Table 1:: Categories of subjects
Category No Successful completion Failure to complete
Aircrew trainee (Flight cadet/FgOffr) F(P) 13 10 03
Trained Aircrew F(P) 02 01 01 (Vertigo)
Aircrew (WSO) U/T F(N) 02 - 02
Airmen Aircrew Flt Eng U/T 01 - 01
Total 18 11 07
Table 2:: Follow-up of cases Post MSDT at IAM
Category Successful completion Failure to complete
Aircrew trainee (Flight cadet/ FgOffr)F(P) (13) 10
6- Fighter
3- Heptr
Trained Aircrew F(P)(02) 01(Tpt) 01(presently in LMC)
Aircrew (WSO) U/T F(N) (02) 00 02-F(N)
Airmen Aircrew Flt Eng U/T (02) 00 01

Out of 18 subjects who have undergone MSDT profile at IAM, 13 flight cadets were those who have already undergone the MSDT at AMTC twice before coming to IAM and out of these 10 could successfully complete the profile and were re-flighted thereafter.
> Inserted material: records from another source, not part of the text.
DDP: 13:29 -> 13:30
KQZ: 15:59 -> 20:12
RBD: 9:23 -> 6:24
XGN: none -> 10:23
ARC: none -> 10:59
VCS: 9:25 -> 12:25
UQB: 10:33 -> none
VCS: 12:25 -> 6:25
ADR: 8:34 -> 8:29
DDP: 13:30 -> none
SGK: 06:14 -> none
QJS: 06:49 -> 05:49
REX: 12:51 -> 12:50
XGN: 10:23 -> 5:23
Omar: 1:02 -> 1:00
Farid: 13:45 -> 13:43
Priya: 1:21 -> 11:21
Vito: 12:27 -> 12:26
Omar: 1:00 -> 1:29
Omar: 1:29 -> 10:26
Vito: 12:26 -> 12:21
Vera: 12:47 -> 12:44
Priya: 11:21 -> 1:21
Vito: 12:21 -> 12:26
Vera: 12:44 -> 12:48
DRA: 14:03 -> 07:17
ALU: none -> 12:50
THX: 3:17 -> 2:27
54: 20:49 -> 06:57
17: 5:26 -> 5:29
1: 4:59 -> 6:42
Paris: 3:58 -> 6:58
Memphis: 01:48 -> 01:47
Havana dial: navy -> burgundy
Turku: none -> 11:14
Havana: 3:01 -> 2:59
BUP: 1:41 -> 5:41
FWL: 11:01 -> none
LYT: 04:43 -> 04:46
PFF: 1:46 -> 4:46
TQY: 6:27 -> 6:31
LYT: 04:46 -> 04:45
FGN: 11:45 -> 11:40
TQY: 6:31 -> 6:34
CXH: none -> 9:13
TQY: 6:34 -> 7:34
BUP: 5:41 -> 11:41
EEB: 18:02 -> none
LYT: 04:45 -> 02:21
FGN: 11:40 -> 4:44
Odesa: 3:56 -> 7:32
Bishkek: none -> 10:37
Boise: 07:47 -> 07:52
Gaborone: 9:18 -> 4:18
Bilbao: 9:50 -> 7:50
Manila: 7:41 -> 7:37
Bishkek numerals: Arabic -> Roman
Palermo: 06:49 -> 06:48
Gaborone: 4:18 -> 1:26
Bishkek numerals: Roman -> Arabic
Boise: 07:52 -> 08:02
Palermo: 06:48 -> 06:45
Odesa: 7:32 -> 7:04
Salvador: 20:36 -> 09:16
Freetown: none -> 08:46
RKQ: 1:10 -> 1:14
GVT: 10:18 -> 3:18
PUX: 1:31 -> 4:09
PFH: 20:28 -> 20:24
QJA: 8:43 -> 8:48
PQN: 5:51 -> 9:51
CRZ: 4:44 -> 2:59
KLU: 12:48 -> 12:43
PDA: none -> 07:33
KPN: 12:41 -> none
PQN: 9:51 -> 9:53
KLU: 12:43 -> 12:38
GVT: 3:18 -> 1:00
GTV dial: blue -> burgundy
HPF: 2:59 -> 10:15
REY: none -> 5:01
Thus the success rate of MSDT in the trainee aircrew is 76.9%.

Follow up of cases revealed that the cadets who had successfully completed the MSDT protocol are presently successfully pursuing their flying carrier, 60% in fighter and 30% in helicopter stream.


Previous studies at 2 AMTC have revealed that approx 30 to 40% of ab-intio pilots have air sickness during initial sorties and approx 9% report to this centre for desensitization because of persistent symptoms. The success rate of the protocol followed at 2 AMTC is approximately 80% and the cadets who continue to be symptomatic even after two trials at AMTC are then referred to IAM for MSDT.

The majority of candidates (other than 02 trained aircrew) aircrew who were given MSDT at IAM were trainees in their respective fields (13 pilots, 02 navigators, 01 Flt Eng). Among these trainees 13 pilots who were referred to IAM had already undergone the MSDT earlier in the Academy and out of these 13, 10 could successfully complete the profile and were re-inducted to cockpit. The success rate of 76.9% is achieved which is comparative to any other protocol followed elsewhere. Failure to adapt to motion stimuli in the previous densensitisation protocol, indicates that these candidates were highly susceptible to provocative motion stimuli, but still success rate of 76.9% could be achieved using MSDT protocol at IAM. The high success rate of IAM protocol could be attributed to psychological counseling, PMR, PET and Yoga under direct supervision of Aviation Medicine Specialist and graduated exposure to motion stimuli in DISO simulator. All these efforts could have contributed collectively in making the subject more comfortable and overcome the anxiety associated with motion sickness. In few instances 'Magic mixture' was given along with anti-emetic, which helped the trainee to overcome the fear of vomiting and build up his confidence level that he is able to sustain the provocative stimuli comfortably.

The candidates who were unable to complete the desensitisation protocol probably had very high sensitivity to the motion stimuli. Interaction with these candidates revealed a history suggestive of their proneness to motion sickness in the past too.


The MSDT profile being followed in Indian aircrew, initially at the 2 AMTC and later at IAM for persistent cases has very high success rate and its efficacy is evident from the fact that approx 80 % are densensitised at the Academy itself and 76.9% of persistent cases (those who have symptoms even after two trials of densensitisation) could be successfully re-flighted after MSDT protocol at IAM. Thus approx 96% of total cases of airsickness are densensitised in IAF, which is a substantial success rate as compared worldwide.


The opinions expressed in this article are those of the author and do not reflect the official views of the Indian Air Force.